Deputy Prime Minister Bülent Arınç also said it was necessary to determine whether the children’s illnesses had been triggered by psychological or medical reasons. The findings should also be shared with the public, he said, adding that the distribution of the milk ought to be supervised. “The quantities [in question] are very large. We ought to show extreme care as to whether there is any spoiled milk among them. I believe the ministry will act with greater transparency and accountability following the incidents of the first day,” Arınç said.

More than 100 children were hospitalized yesterday with suspected food poisoning in several cities across Turkey.
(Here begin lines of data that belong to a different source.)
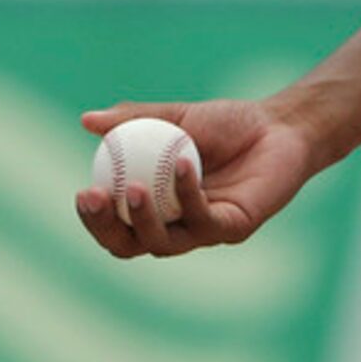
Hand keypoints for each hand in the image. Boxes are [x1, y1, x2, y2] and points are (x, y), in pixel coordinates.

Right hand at [73, 98, 318, 259]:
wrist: (278, 125)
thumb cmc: (226, 124)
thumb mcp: (174, 116)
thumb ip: (133, 119)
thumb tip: (86, 120)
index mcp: (156, 207)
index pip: (115, 226)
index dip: (95, 217)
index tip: (82, 190)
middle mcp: (177, 226)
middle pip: (130, 245)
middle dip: (106, 228)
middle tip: (93, 197)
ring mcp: (205, 230)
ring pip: (164, 243)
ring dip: (143, 219)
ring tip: (131, 188)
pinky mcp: (234, 226)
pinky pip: (204, 218)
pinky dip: (188, 192)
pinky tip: (181, 163)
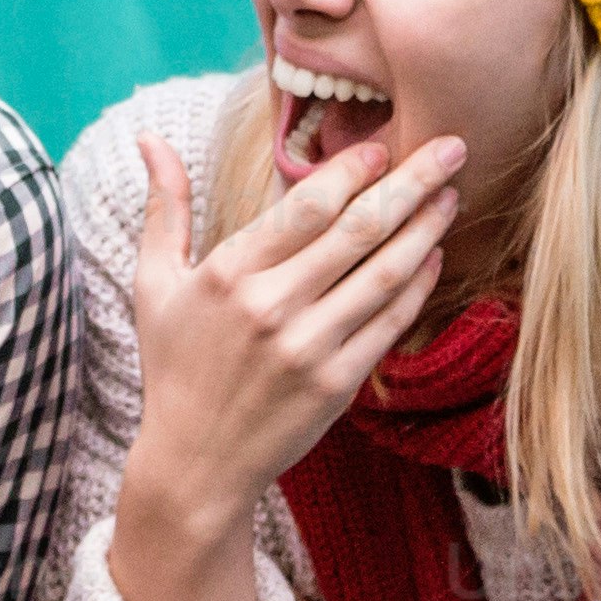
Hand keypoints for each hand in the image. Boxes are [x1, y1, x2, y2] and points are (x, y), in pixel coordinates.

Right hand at [125, 124, 461, 554]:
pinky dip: (417, 286)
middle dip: (411, 181)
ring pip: (383, 274)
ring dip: (425, 229)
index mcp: (228, 273)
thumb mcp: (154, 283)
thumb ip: (164, 207)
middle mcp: (270, 307)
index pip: (306, 205)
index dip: (352, 169)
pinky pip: (389, 324)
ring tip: (451, 196)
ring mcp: (307, 348)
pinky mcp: (336, 385)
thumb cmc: (174, 365)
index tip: (382, 145)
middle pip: (358, 229)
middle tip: (450, 148)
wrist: (195, 463)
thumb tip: (149, 137)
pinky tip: (434, 256)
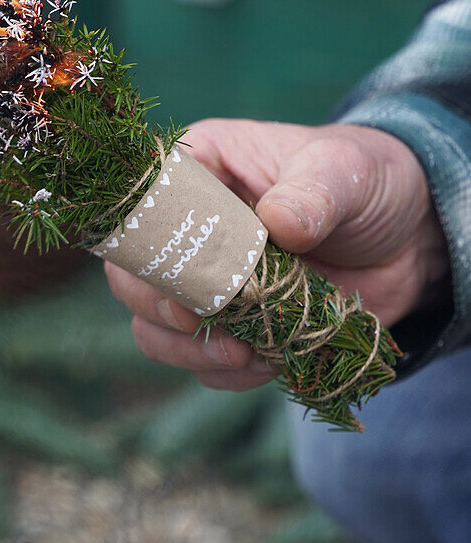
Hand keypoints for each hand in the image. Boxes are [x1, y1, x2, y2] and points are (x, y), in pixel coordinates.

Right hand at [105, 119, 448, 391]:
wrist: (410, 237)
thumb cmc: (366, 179)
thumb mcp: (344, 170)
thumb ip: (313, 193)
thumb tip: (278, 223)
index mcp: (201, 169)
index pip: (141, 202)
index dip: (141, 242)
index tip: (174, 275)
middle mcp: (188, 228)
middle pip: (131, 274)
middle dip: (157, 305)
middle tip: (196, 320)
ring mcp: (207, 282)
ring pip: (155, 328)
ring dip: (188, 350)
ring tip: (241, 352)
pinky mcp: (233, 326)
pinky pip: (204, 362)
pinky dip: (226, 373)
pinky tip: (266, 364)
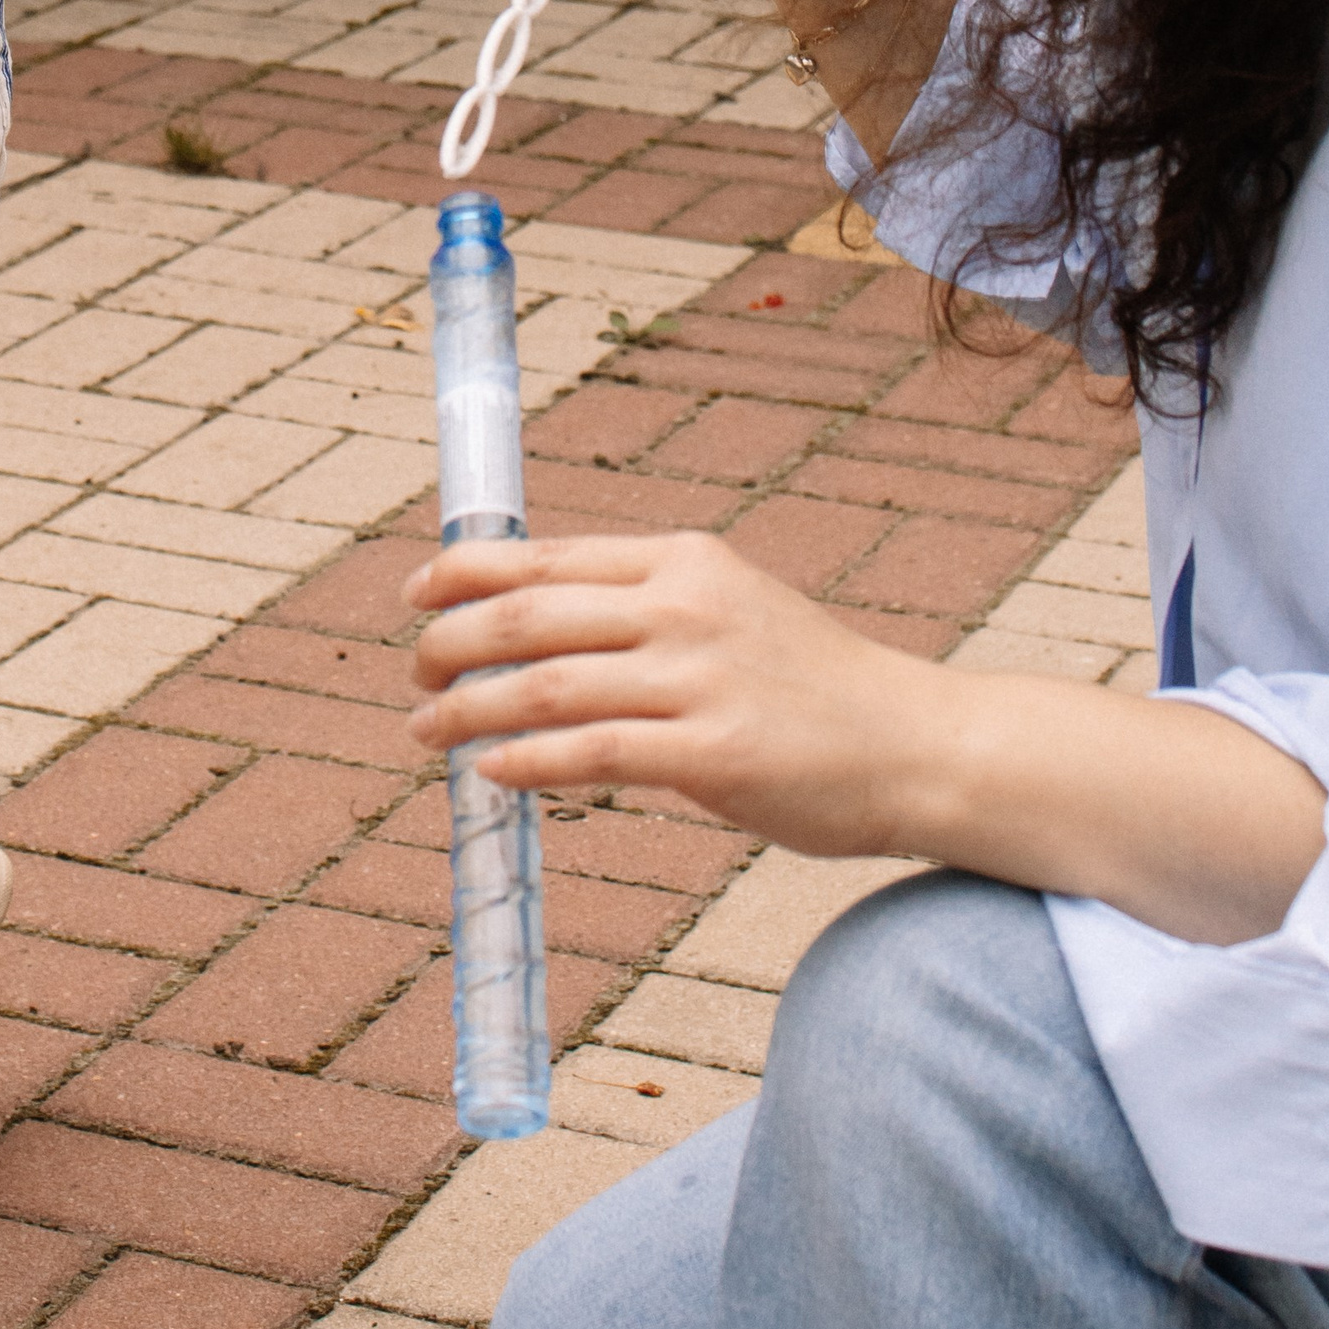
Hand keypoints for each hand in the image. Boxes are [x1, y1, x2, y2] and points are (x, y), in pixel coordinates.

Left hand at [408, 529, 935, 857]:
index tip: (416, 595)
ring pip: (545, 685)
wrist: (913, 745)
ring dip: (469, 708)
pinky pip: (589, 753)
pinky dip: (524, 760)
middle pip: (529, 615)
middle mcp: (685, 607)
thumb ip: (643, 607)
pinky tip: (489, 771)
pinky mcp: (713, 754)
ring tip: (427, 729)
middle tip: (415, 674)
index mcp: (684, 560)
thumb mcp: (729, 608)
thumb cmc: (809, 686)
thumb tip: (533, 626)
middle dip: (451, 643)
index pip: (548, 556)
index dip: (465, 574)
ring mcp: (700, 679)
“The first datas we have found point out that the incidents were caused by [lactose] intolerance,” Health Minister Recep Akdağ said yesterday.
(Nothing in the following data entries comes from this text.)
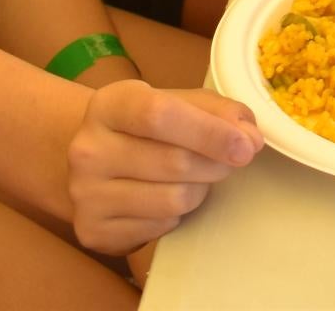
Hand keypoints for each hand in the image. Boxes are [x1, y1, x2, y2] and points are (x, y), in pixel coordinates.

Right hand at [64, 80, 258, 255]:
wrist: (96, 162)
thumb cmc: (148, 127)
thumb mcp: (180, 104)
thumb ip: (220, 112)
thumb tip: (250, 139)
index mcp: (109, 105)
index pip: (160, 116)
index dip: (210, 132)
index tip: (246, 146)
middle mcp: (88, 148)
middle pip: (175, 162)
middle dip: (218, 163)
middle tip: (233, 160)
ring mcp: (84, 193)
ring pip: (173, 199)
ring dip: (201, 190)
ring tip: (197, 178)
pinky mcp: (91, 231)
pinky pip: (160, 227)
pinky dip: (177, 214)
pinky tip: (166, 196)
“Some 7.2 million [boxes] of milk [were] distributed to the children. Lactose intolerance set off a reaction among some of them. This has nothing to do with food poisoning caused by milk,” said İrfan Erol, the head the Agriculture Ministry’s Food and Control Directorate.

However, Gül Kızıltan, a nutritionist doctor from Başkent University said explanations pointing to lactose intolerance were not enough to explain the mass sickness experienced by the children.

“This is actually not possible. Because even if the kids had drunk milk once in their entire life, their bodies would react to lactose if they have intolerance,” Kızıltan told the Daily News yesterday.

“If someone has genetic intolerance to lactose and drinks 200 ml of milk, he is not necessarily hospitalized. He only suffers from stomach-ache. Researches show that half of all adults in Europe have an intolerance to lactose but they do not apply to hospitals,” doctor Özlem Durmaz from the children’s gastroenterology department of Istanbul Memorial Hospital told the Daily News yesterday.
Meanwhile, Muharrem İnce, the group deputy leader of the main opposition People’s Republican Party (CHP), derided the ruling Justice and Development Party (AKP) for its response to the incident.

“Serum is all that is left off of the promotion of the AKP’s milk. I am certain they will retreat into a corner and claim that school headmasters, hunger and families are to blame.” İnce said. It would also be sensible to let the public know whether the milk had been obtained in accordance with pre-specified conditions, he added.